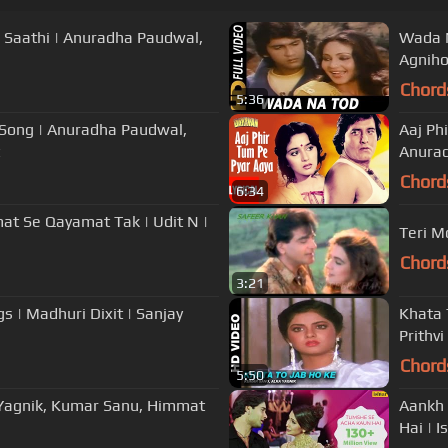
 Saathi | Anuradha Paudwal,
Wada N
Agniho
Chord
5:36
o Song | Anuradha Paudwal,
Aaj Ph
Anurad
Chord
6:34
at Se Qayamat Tak | Udit N |
Teri M
Chord
3:21
 | Madhuri Dixit | Sanjay
Khata 
Prithvi
Chord
5:50
a Yagnik, Kumar Sanu, Himmat
Aankh 
Hai | I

**WORK INSTRUCTION:**
Give back every line of the material above word for word, leaving out the pictures.

**TASK OUTPUT:**
 Saathi | Anuradha Paudwal,
Wada N
Agniho
Chord
5:36
o Song | Anuradha Paudwal,
Aaj Ph
Anurad
Chord
6:34
at Se Qayamat Tak | Udit N |
Teri M
Chord
3:21
 | Madhuri Dixit | Sanjay
Khata 
Prithvi
Chord
5:50
a Yagnik, Kumar Sanu, Himmat
Aankh 
Hai | I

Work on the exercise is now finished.